De bedelaars werden van de straat geveegd, maar de venters bleven, al mag niemand het je lastig maken. Maar zijn de ventende kooplui, die schreeuwend en zingend de straat overstroomen, eigenlijk beter dan de bedelaars van eertijds? Ze zeuren je achterna, sjouwen heel den dag hun koopwaar mee. Wat je voor lire's wordt aangeboden krijg-je voor soldi, en je bent nog bekocht: koekjes en prentkaarten, vruchten en bloemen, speelgoed en snuisterijen......

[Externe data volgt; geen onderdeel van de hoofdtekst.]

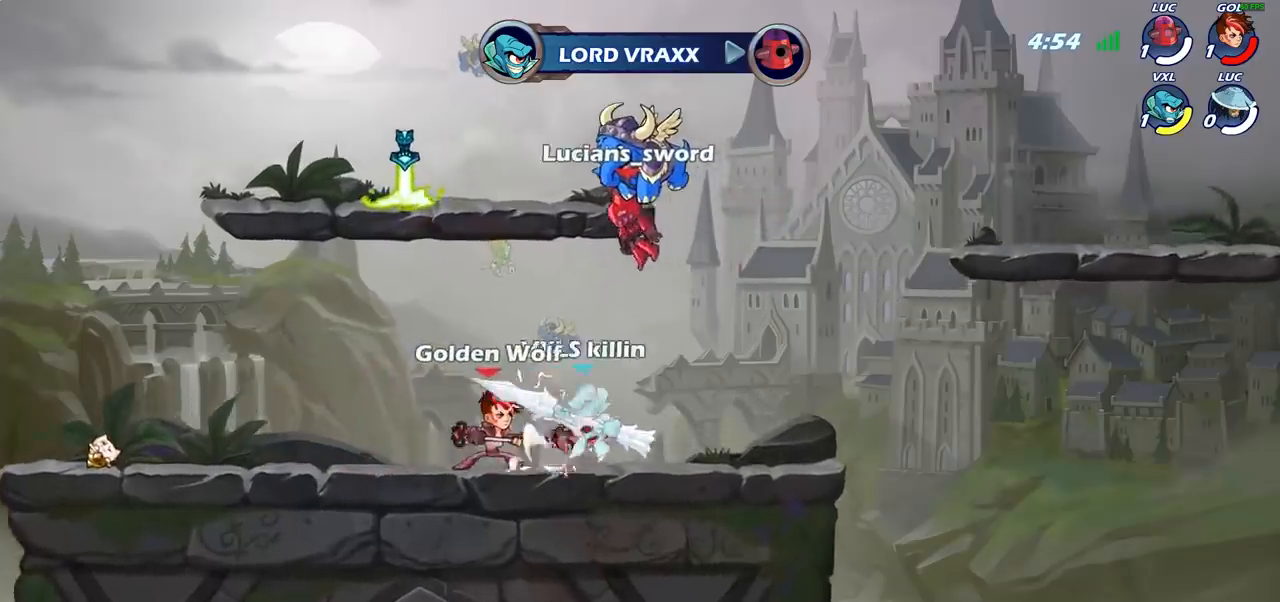
{"buttons": ["SELECT"], "left_stick": "center", "right_stick": "center", "events": []}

Hoe komen ze aan den kost, al leven ze nog van zoo weinig? 't Is waar, dat 'k er volksjongens den rauwen visch zag eten uit het net, zooals dat uit het water werd opgehaald.
Om dit alles te verstaan, moet men het leidmotief van het Napelsche leven kennen: dolce far niente. Wat is het lekker te luieren. Vooral niet werken, niet moe-maken. Hoe er geleefd wordt, doet er niet toe. Leven, alleen maar leven, aan 't lauwe strand in de zon! En de rest telt niet: geen schrale kost, geen vunzig slaapkot. Alleen maar leven, liggen en luieren, het bestaan genieten: dat is den Napolitaan genoeg. Hij is niet verwaand, niet hoogmoedig. Hij is geen Romein en geboren aristokraat. De Romein is een vernuftsman, een prozamensch. De Napolitaan is, zijn Grieksche afkomst getrouw, een artiest, een zanger.

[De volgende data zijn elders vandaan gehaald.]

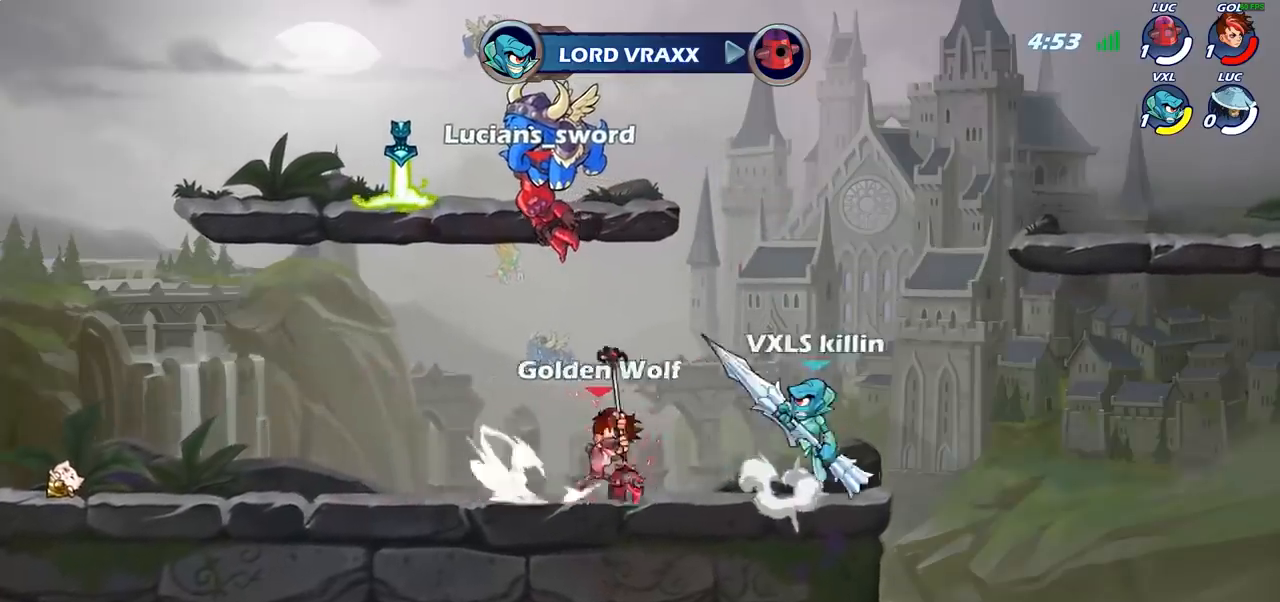
{"buttons": [], "left_stick": "center", "right_stick": "center", "events": [[17, "SELECT", "up"]]}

Vraag-je hem hoe hij leeft, hij zal zonder blikken of blozen antwoorden: ‘fare l'amore e cantare’, - minnen en zingen.
Het eerste is het gevaarlijke. Is de liefde in het spel, dan wordt er ieder een haan, ijverzuchtig en fier, de bedelaar een troubadour, de venter een vorst. Dagelijks wordt er bloedig gevochten, en bij iedere misdaad is de liefde medeplichtig. Van lafaards en luiaards maakt de liefde helden, en vuurspuwende Vesuviusjes. Met de liefde begint voor hen het leven in de tweede macht. De Napolitaan kan honger lijden en ellende verduren, maar hij kan niet buiten dit pathos. Daarin drapeert hij zich als een Spanjaard in zijn mantel. Hij beschouwt de wereld als een tooneelverhoog, waarvoor de liefde de rollen verdeelt.
| |
| |
Alleen zijn ijverzucht is reëel. Maar zijn jalouzie is dan ook iets verschrikkelijks.

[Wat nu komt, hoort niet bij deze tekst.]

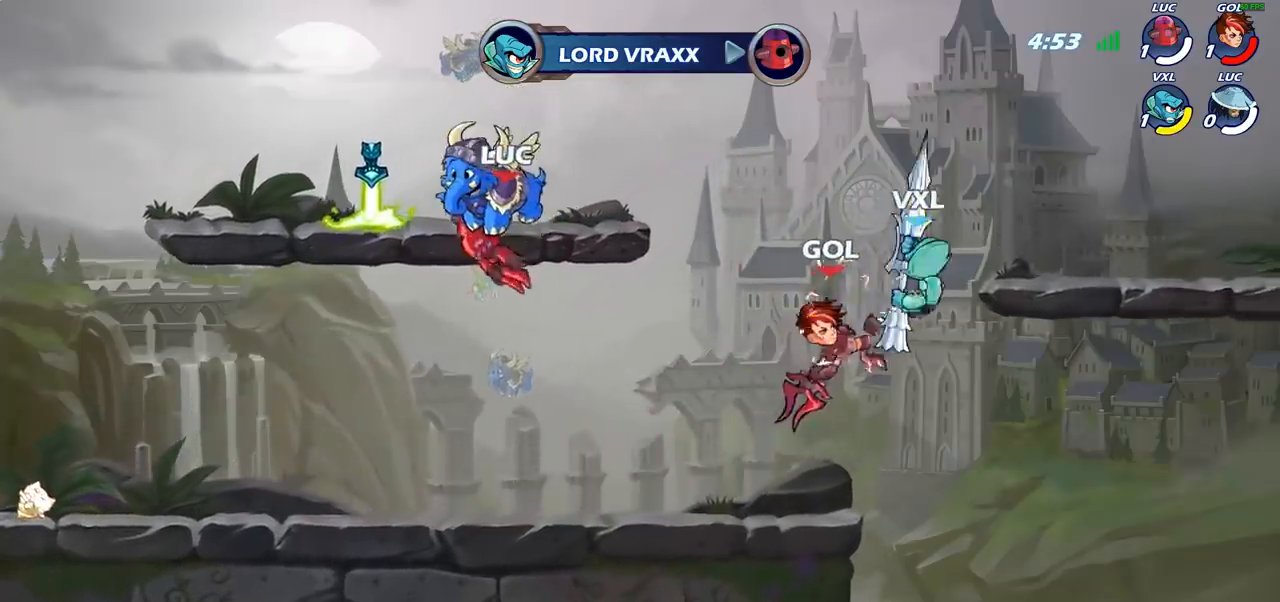
{"buttons": [], "left_stick": "center", "right_stick": "center", "events": []}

Voor de rest is muziek zijn tijdverdrijf. Het lied is Napels' roem. Dichter is er ieder op zijn beurt, en bij gelegenheid. Over zijn canzonetten is geen overzicht. 's Avonds hoor-je ze in de restaurants, ook op eenzame plaatsen, in tuinen, lustig en leuk, of als klagende serenade, trippelend op dansrythme of op treurige wijs. Dan kun-je er ook mooie stemmen hooren, want Napels weet wat zingen is. Allen zingen, spelen, guitaar en mandoline, tokkelen de snaren en dansen, met zwier of met vuur. En Napels ademt muziek, als de overige wereld ozoon.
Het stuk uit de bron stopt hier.